The nerve pinch has been shown being used on animals. In the Animated Series episode "Yesteryear", Spock uses the nerve pinch on a Le-matya (a mountain lion-like creature) to save the life of his younger self. In the 1989 film Star Trek V: The Final Frontier, Spock uses the pinch to subdue a horse during a battle.

==In popular culture==

The Vulcan nerve pinch has been referred to, and parodied, in a wide variety of television, film, and other media.

===In television===
- In the Stephen King mini-series The Langoliers (1995), a character says, "You ever watch Mr. Spock on Star Trek?", "'Cause if you don't shut your cakehole, you bloody idiot, I'll be happy to demonstrate his Vulcan sleeper-hold for you."

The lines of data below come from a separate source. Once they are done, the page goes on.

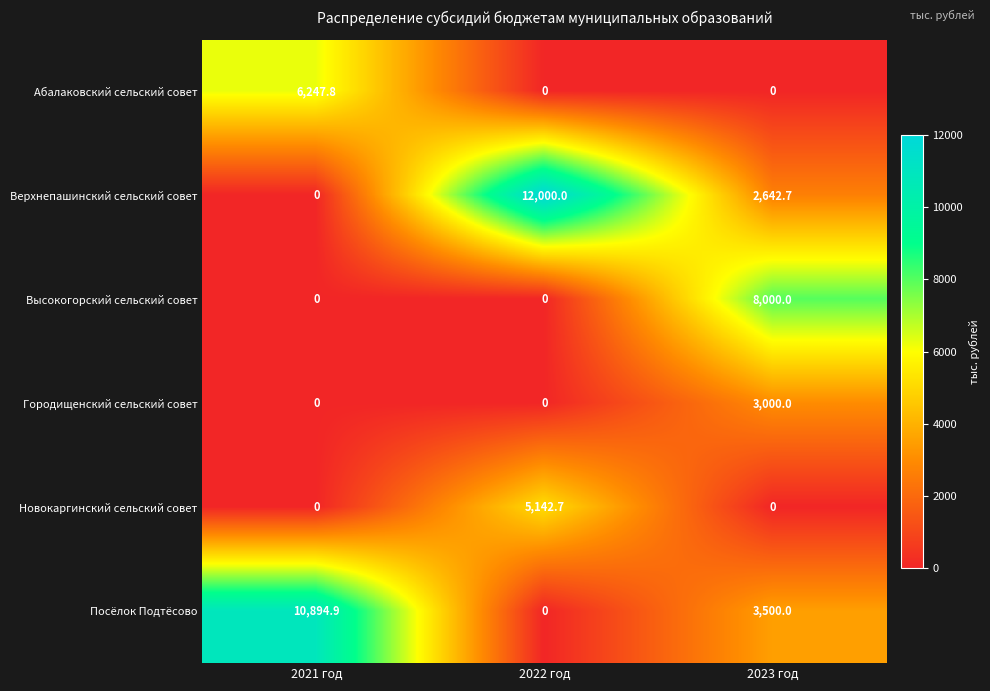

Reading left to right, list all the values displayed in this chart.

Абалаковский сельский совет: 2021 год=6247.8	2022 год=0.0	2023 год=0.0
Верхнепашинский сельский совет: 2021 год=0.0	2022 год=12000.0	2023 год=2642.7
Высокогорский сельский совет: 2021 год=0.0	2022 год=0.0	2023 год=8000.0
Городищенский сельский совет: 2021 год=0.0	2022 год=0.0	2023 год=3000.0
Новокаргинский сельский совет: 2021 год=0.0	2022 год=5142.7	2023 год=0.0
Посёлок Подтёсово: 2021 год=10894.9	2022 год=0.0	2023 год=3500.0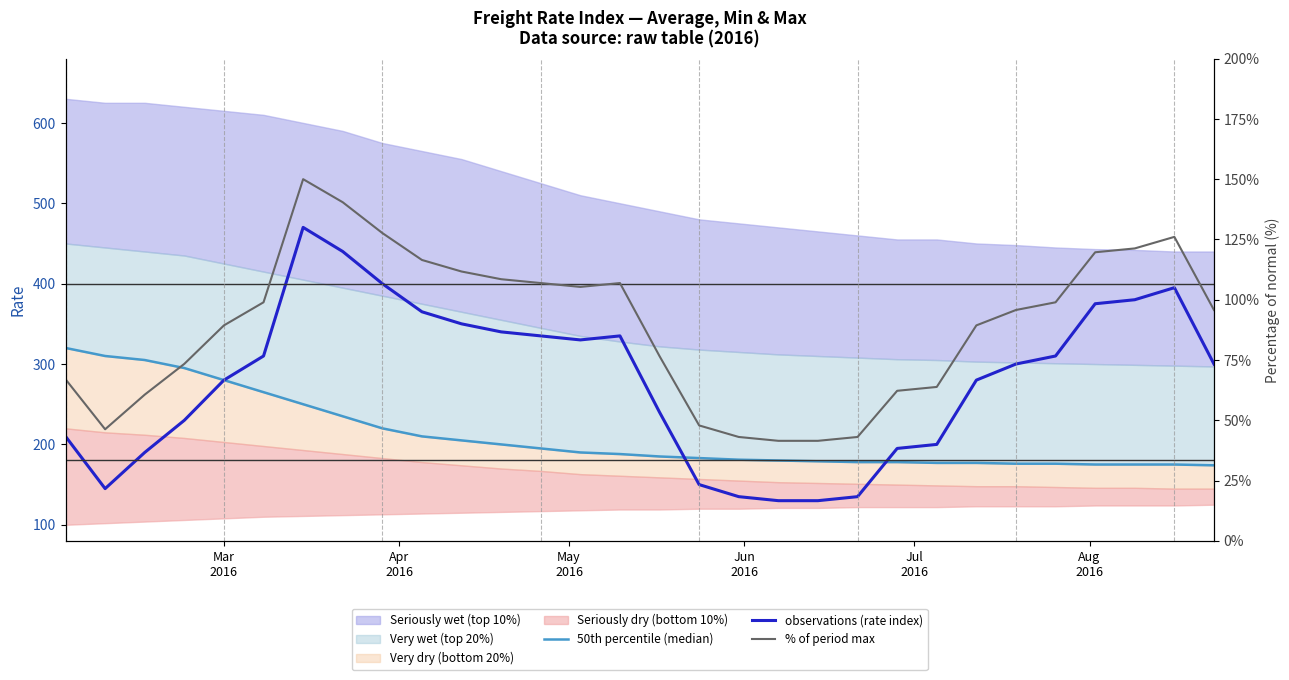

What is the minimum value for observations (rate index)?

130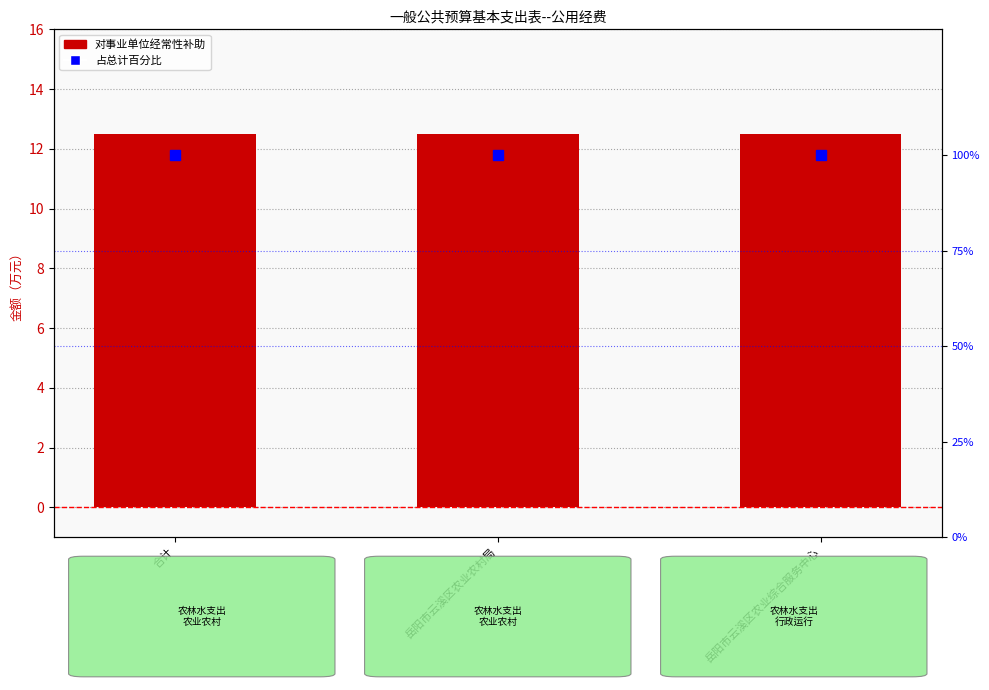

What is the label of the 1st bar from the right?

岳阳市云溪区农业综合服务中心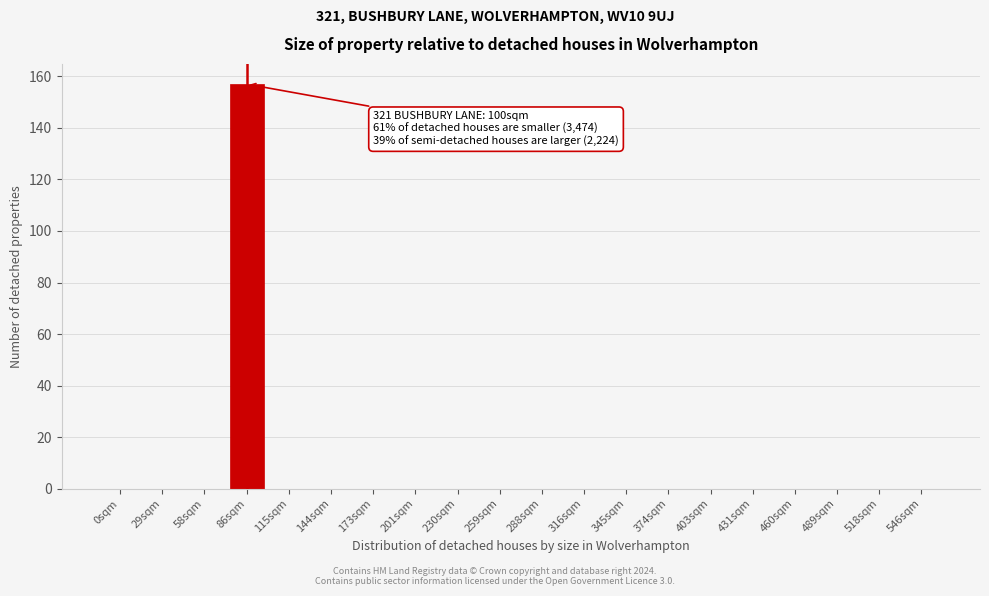

Reading left to right, what are all the values shown in this chart?

0sqm=0	29sqm=0	58sqm=0	86sqm=157	115sqm=0	144sqm=0	173sqm=0	201sqm=0	230sqm=0	259sqm=0	288sqm=0	316sqm=0	345sqm=0	374sqm=0	403sqm=0	431sqm=0	460sqm=0	489sqm=0	518sqm=0	546sqm=0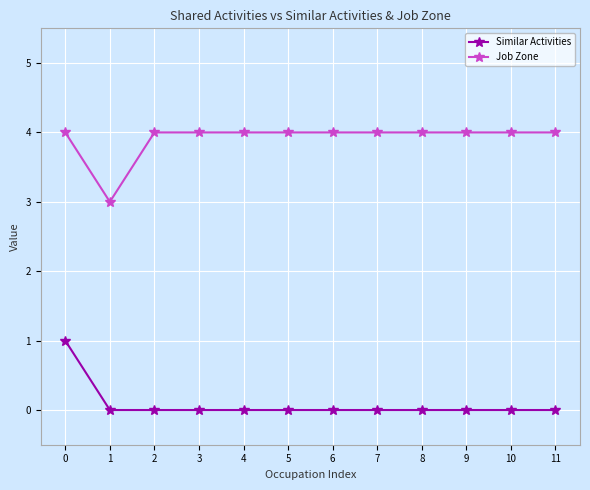

At how many categories does at least one series exceed 1?

12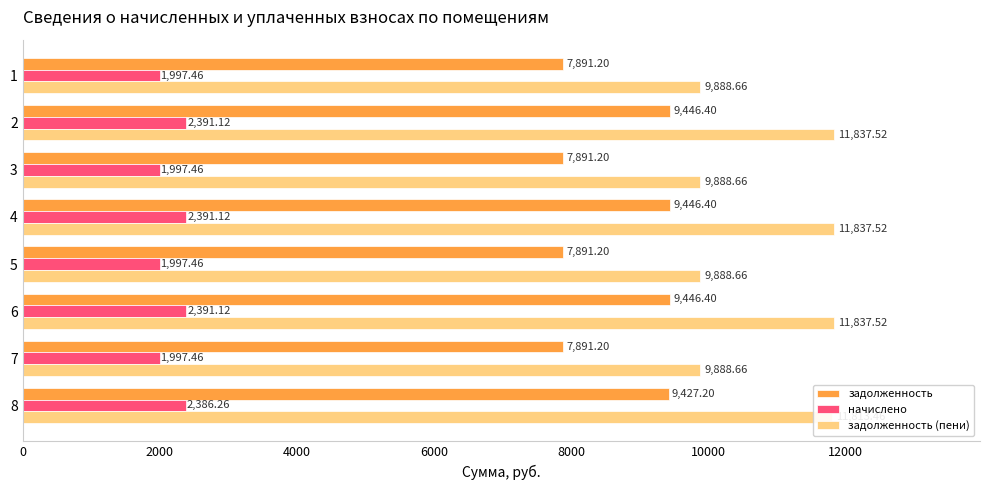

What is the minimum value shown in the chart?

1997.5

- In the 1970s comedy series Soap the character Jodie Dallas tries the move as a desperate self-defense tactic during a fight with a much larger, tougher man and is astonished when it works.

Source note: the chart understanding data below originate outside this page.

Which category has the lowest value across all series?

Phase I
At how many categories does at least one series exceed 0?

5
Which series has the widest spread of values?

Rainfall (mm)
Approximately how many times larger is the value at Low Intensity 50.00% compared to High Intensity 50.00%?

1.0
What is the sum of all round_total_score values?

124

- On the Netflix series Carmen Sandiego Season One, Episode Nine "The French Connection Caper", Shadow-San uses the Vulcan nerve pinch on Coach Brunt to render her unconscious and help Carmen escape before the police arrive.

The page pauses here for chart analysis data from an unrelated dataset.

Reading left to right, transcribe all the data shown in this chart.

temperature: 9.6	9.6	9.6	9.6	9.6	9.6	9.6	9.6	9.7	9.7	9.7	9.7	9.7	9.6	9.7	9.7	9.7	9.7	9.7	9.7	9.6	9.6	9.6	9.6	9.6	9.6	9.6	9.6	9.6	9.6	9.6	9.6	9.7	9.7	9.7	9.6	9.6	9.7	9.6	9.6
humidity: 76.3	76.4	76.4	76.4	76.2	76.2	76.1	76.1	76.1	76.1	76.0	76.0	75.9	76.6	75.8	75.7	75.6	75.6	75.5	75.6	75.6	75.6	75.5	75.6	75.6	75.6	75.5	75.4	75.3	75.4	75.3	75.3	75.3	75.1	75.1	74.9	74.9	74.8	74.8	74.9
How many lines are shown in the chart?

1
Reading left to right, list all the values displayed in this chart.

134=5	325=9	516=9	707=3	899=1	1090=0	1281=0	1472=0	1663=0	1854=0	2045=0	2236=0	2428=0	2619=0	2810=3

- In the episode of Phineas and Ferb, "Raging Bully", Ferb uses the Vulcan nerve pinch on Buford for getting offended. Phineas is surprised but he replies, "Well, he was all up in my face."
- In the episode of The O.C., "The Heartbreak" (1x19), Summer Roberts makes a reference to this when Seth Cohen tries to massage her before sex, which she finds uncomfortable and asks, "What's up with the Vulcan nerve pinch?"
- In the episode of iCarly, Season 3, Episode 17 "iPsycho", Sam Puckett uses the Vulcan nerve pinch to render Nora, their kidnapper, unconscious in order to finally escape. When asked by Spencer Shay why she is sleeping on the floor in a digital photo, Carly replies that she is unconscious. Spencer replies "You did the Vulcan squeezer thing?" which received affirmation from Sam.
- In the Audi commercial "Leonard Nimoy vs. Zachary Quinto - The Challenge", Nimoy uses an apparent real-life version on Quinto to win a bet. (Both actors played Spock in the Star Trek franchise, Nimoy on television and early movies, and Quinto in the 2010s films.)
- While not directly referred to as a “Vulcan Nerve Pinch”, in the season 6 Regular Show episode “The Real Thomas: An Intern Special” Thomas is shown performing a nerve pinch on a government agent.

===In film===
- In Mel Brooks' film Spaceballs, Lone Starr tries to use it on a henchman, initially unsuccessfully, but the henchman points out Lone Starr's mistakes—he gripped where the head meets the neck, when he should have gripped where the neck meets the shoulders—and is used again, successfully this time.